* [Work request a] Render the sentence "This is worth profiling without OpenStack in the mix." from the bug report on slow ARM OpenStack API calls into Spanish.

* [Provided text]

ARM OpenStack API/Dashboard calls are very slow

Bug #1664764 reported by Raghuram Kota on 2017-02-14
14
This bug affects 1 person
Affects Status Importance Assigned to Milestone
horizon (Ubuntu)
Medium
Ryan Beisner

Bug Description

dann frazier (dannf) on 2016-12-23 :

I'm using openstack-base deployed on an arm64-only MAAS (xenial/newton). Both the CLI and dashboard are very slow to respond. CLI commands (e.g. nova list) take about 15s to complete. Logging into the dashboard takes more than 30s. 'top' shows plenty of available CPU/memory on the dashboard node.

Note: This isn't new - it is something we've observed with previous versions of Ubuntu OpenStack as well, but haven't yet gotten to the bottom of it.

Raghuram Kota (rkota) wrote :

Ryan Beisner (1chb1n) wrote on 2017-01-26:

Without scientific data at this point, I can confirm that every CLI/API call I make on a freshly-deployed Xenial-Mitaka arm64 cloud is noticeably sluggish compared with x86 deploys, where the x86 machines are 6 years old, have 75% of the RAM, and less than half the advertised cores.

This is worth profiling without OpenStack in the mix.

I'd like to have HWCERT or Server Team or Kernel Team to provide system performance profiling methodology info (presuming there is an existing approach). Then I'd like to exercise that on these arm64 machines and the x86 machines, then compare to get baseline info (again, absent OpenStack).

@raghu: please see if you can gather info from other teams and direct that info here. TIA!

Raghuram Kota (rkota) wrote :

Ryan Beisner (1chb1n) wrote on 2017-01-26:

For example, this should not take 19s on a cloud with no tenants, no instances, 1 image, and light system resource allocation per-node:

`time glance image-list`
+--------------------------------------+--------+
| ID | Name |
+--------------------------------------+--------+
| 0d66c03c-fe4c-4d26-bfac-74ecb55735ab | xenial |
+--------------------------------------+--------+

real 0m19.580s
user 0m0.888s
sys 0m0.068s

.

`time nova list`
jenkins@juju-osci1-machine-6:~/temp/openstack-charm-testing$ time nova list
+----+------+--------+------------+-------------+----------+
| ID | Name | Status | Task State | Power State | Networks |
+----+------+--------+------------+-------------+----------+
+----+------+--------+------------+-------------+----------+

real 0m11.833s
user 0m1.028s
sys 0m0.076s

Raghuram Kota (rkota) wrote :

dann frazier (dannf) wrote on 2017-01-26: Re: [Bug 1652377] Re: API calls are very slow :

On Wed, Jan 25, 2017 at 6:31 PM, Ryan Beisner
<email address hidden> wrote:
> Without scientific data at this point, I can confirm that every CLI/API
> call I make on a freshly-deployed Xenial-Mitaka arm64 cloud is
> noticeably sluggish compared with x86 deploys, where the x86 machines
> are 6 years old, have 75% of the RAM, and less than half the advertised
> cores.

* [Work request b] Please quote the records, starting at the line that contains "Asimworld Studio" and stopping after the last line of the records, with both of those lines included.

* [Listed records]
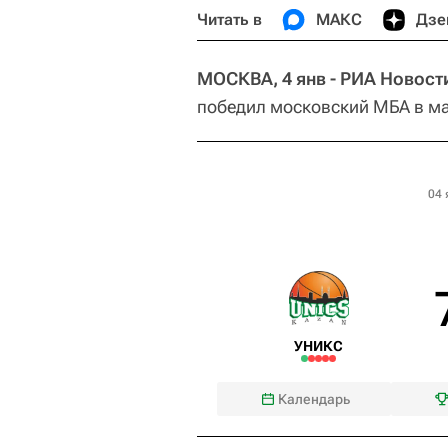
Читать в
МАКС
Дзе
МОСКВА, 4 янв - РИА Новост
победил московский МБА в ма
04 
УНИКС
Календарь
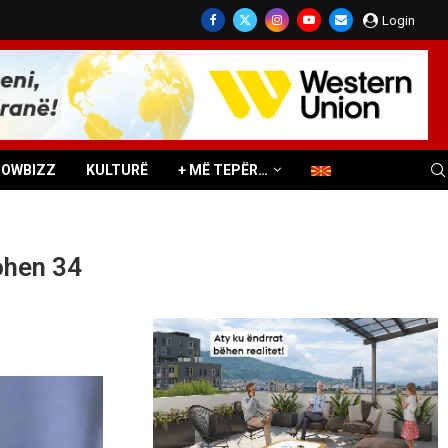
Login
HOWBIZZ
KULTURË
+ MË TEPËR…
ohen 34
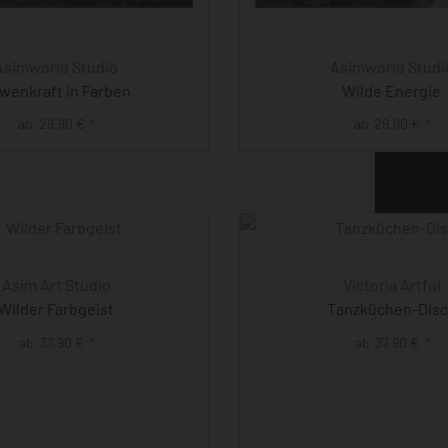
Asimworld Studio
Asimworld Studi
wenkraft in Farben
Wilde Energie
ab
29,90
€
ab
29,90
€
*
*
Asim Art Studio
Victoria Artful
Wilder Farbgeist
Tanzküchen-Dis
ab
37,90
€
ab
37,90
€
*
*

* [Response a] Vale la pena perfilar esto sin OpenStack de por medio.

* [Response b]
Asimworld Studio
Asimworld Studi
wenkraft in Farben
Wilde Energie
ab
29,90
€
ab
29,90
€
*
*
Asim Art Studio
Victoria Artful
Wilder Farbgeist
Tanzküchen-Dis
ab
37,90
€
ab
37,90
€
*
*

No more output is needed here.